On Sunday, 19 January 2020, Gillian Vogelsang reports:
We are currently working on Volume 3 of the Encyclopedia of Embroidery (Bloomsbury, London), which is about embroidery from Scandinavia and Western Europe. In particular we have been working on embroidery from Norway, Sweden and Denmark. So I was very pleased last year when we had a visit from Rikke Ruff, Hundested, Denmark, who is a professional embroiderer.
She has developed a form of cutwork embroidery that she describes as Autonom Hulsøm (‘Autonomous Hemstitch’). It is a lovely form that combines pulled thread work, needleweaving as well as beads and backgrounds in other materials. Rikke has just very kindly donated a piece of her work for the TRC Collection (TRC 2020.0059).
Rikke Ruff describes her work as follows:
As a seminary teacher, in the late 1990s in Copenhagen, Denmark, I invented this innovative colourful embroidery technique and christened it: Autonomous Hemstitch. The technique is a fusion, a further development and an innovative stitching of what used to be fine, white pulled thread work, embroidered with white thread on a tightly woven white linen back. My interpretation takes this traditional work, very popular in Denmark, to another level.

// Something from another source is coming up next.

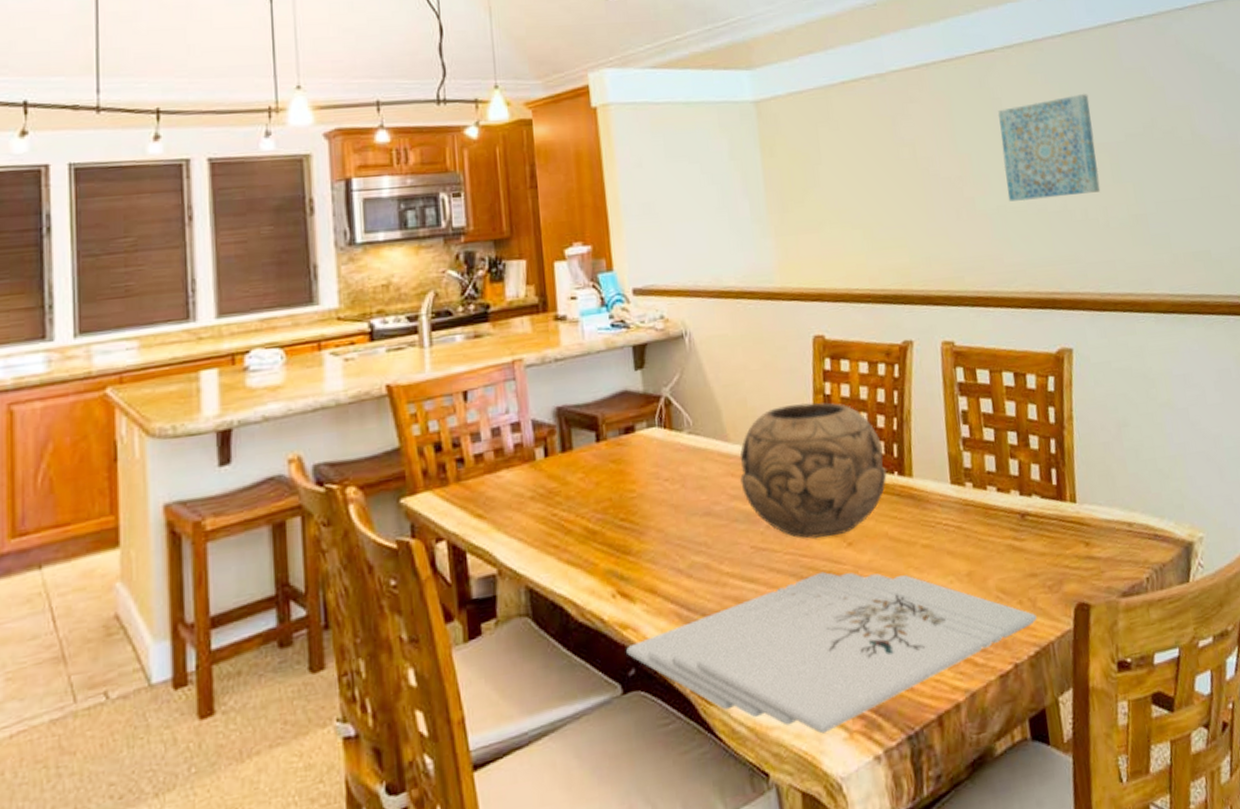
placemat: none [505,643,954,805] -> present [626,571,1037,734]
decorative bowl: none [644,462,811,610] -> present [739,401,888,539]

I have chosen to use coarse hessian cloth as a backing, I sometimes use jute rice bags. I have experimented with a variety of differently coloured embroidery threads (silk, cotton and metallic) and small glass beads – just to achieve a more contemporary, fresh and colourful appearance. There are no set rules, the motifs are composed as inspiration emerges.
Apart from the hemstitch itself, I use various other stitches that are worked outside the main area of the hemstitch design, for example to create large trees or flowers. These stitches include the blanket stitch, bullion stitch, chain stitch, fly stitch, and French knots. I also used extra diagonal threads for the arms and branches of the trees in order to achieve a more harmonious, organic and lively image. Behind the autonomous hem stitch section there may be a piece of hand-painted silk fabric.
I have used Autonomous Hemstitch on, among other things, bags, blouses, bottles, bracelets, brooches, dresses, pillows, purses, shoes and skirts.
Gillian Vogelsang adds: The above leads me to another thought, should the TRC actively collect modern examples of embroidery? This would bring us into the world of Art Textiles, rather than those produced for more general, practical functions and in many cases with regional links. The world of Art Textiles is huge (sometimes literally) and one covered by various museums, so is it something we actually need to do at the TRC? Yet there are many (non-famous) embroiderers out there who are producing small, but intriguing and beautifully worked items (rather than elaborate installations), and not getting the recognition for what they are doing. Who will know about their work in fifty years’ time?
All of this brings us back to what is the function of the TRC Leiden and how can we find the funding to dramatically increase the amount of space we currently have for exhibitions, storage, workshops, etc. More to come on these basic questions in the very near future!